Source extract:
+-------+
> Dan comments:
> I offer this rather long quote in an effort to explain how I felt when you
> suggested I am saying that Robert Pirsig is "buttering up" the readers. I
> think it is as insulting being told I am pandering to my readers by making
> an effort to better my writings by offering them a firm grounding in the
> background of my stories. You are basically saying by writing down to a
> reader an artful author is pandering to them. I disagree.
>
> [Ron sez]
>
> Now an artful author ceratianly DOES pander to a reader the question is
> for what aim. The art of persuasion is noble when its aims are noble.
>

Dan:
Really! So you see Robert Pirsig as a pimp? You believe all the great
artists are nothing but pimps and panderers? Motorcycle maintenance is just
pandering to the machine? Wow. That explains a lot about you.

[Ron replies]
Thanks.
A good artist plays to an audience to get a message accross. And when we
are talking about the art of rhetoric, the art of persuasion, there is a form
of pandering employed in order to change opinions and deliver high quality 
ideas.
You connect on a base level and play to base desire to capture an audience.
 
Pirsig is indeed a pimp, he lured me in with motorcycle trips across the 
country,
boat trips and drunken sex with strangers, then he laid philosophy on me.
He wove it into the narrative and hooked me.
+-------+
Source data:
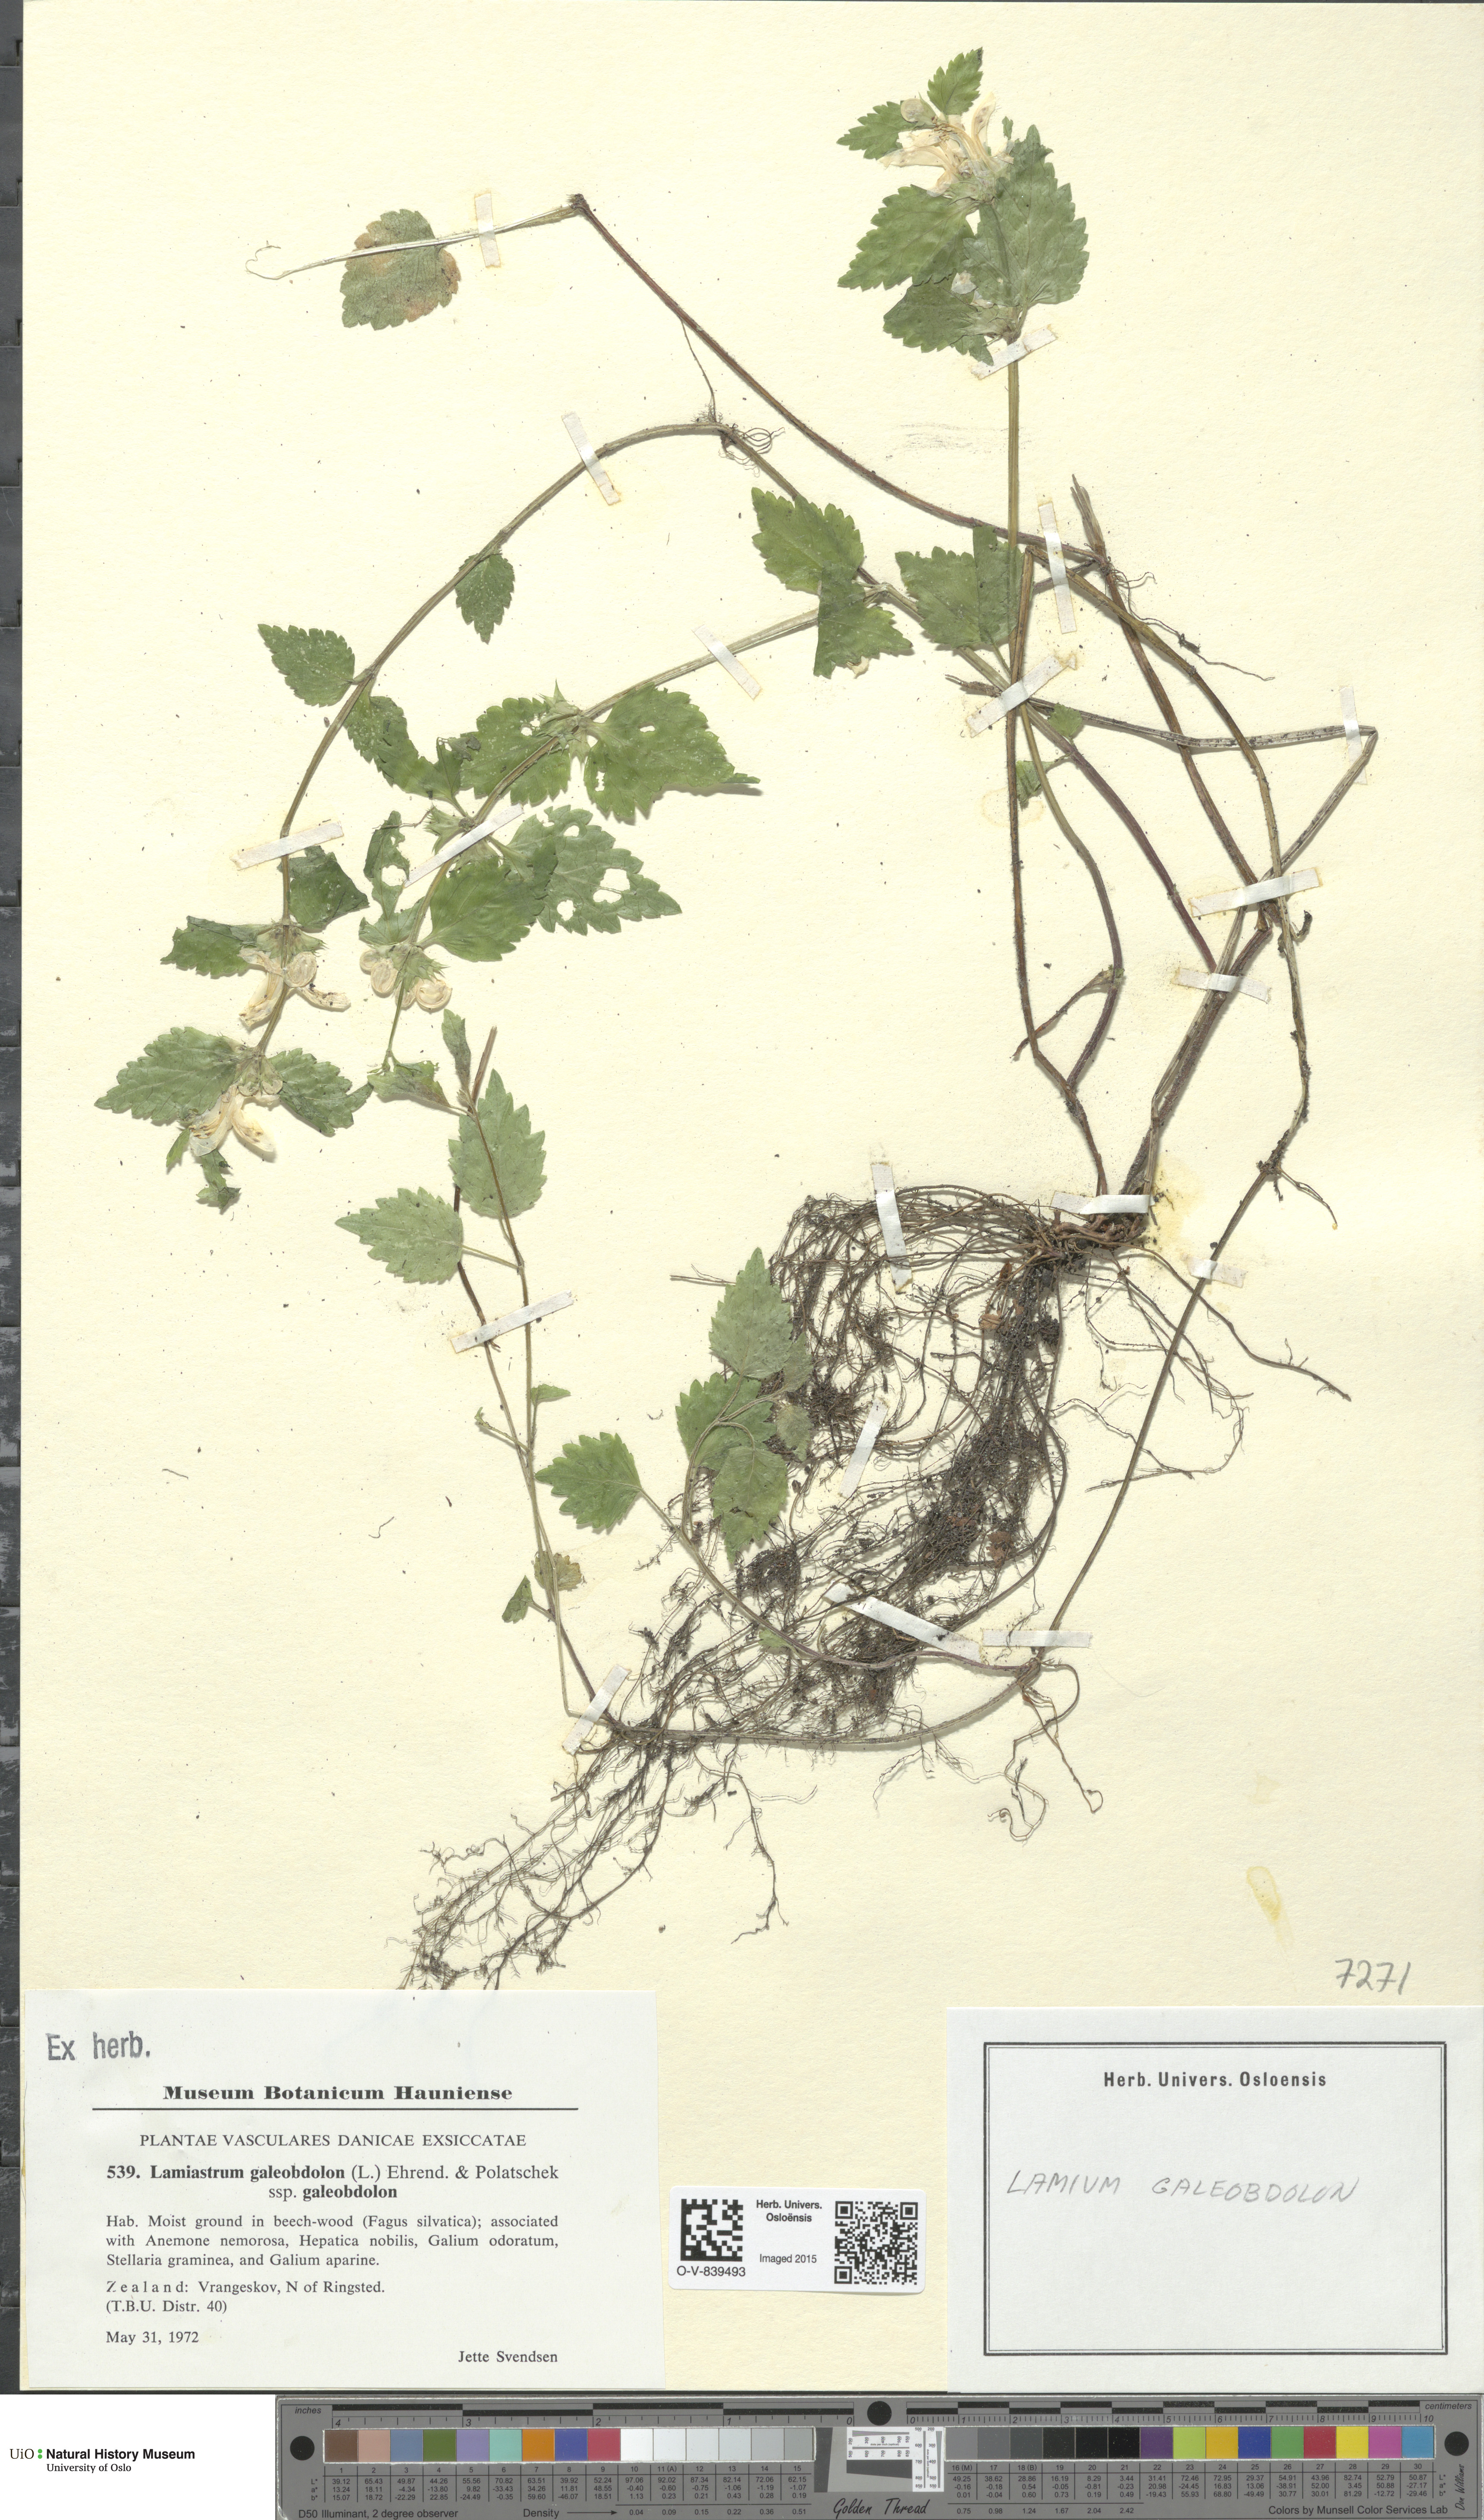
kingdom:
+-------+
Jobs:
#1 From the exchange about Pirsig, write out the passage that begins with the words "Pirsig is indeed" and ends with "philosophy on me.".
#2 In the exchange about Pirsig, when does Ron say the art of persuasion is noble?

Answers to the problems:
#1
Pirsig is indeed a pimp, he lured me in with motorcycle trips across the 
country,
boat trips and drunken sex with strangers, then he laid philosophy on me.

#2 It is noble when its aims are noble.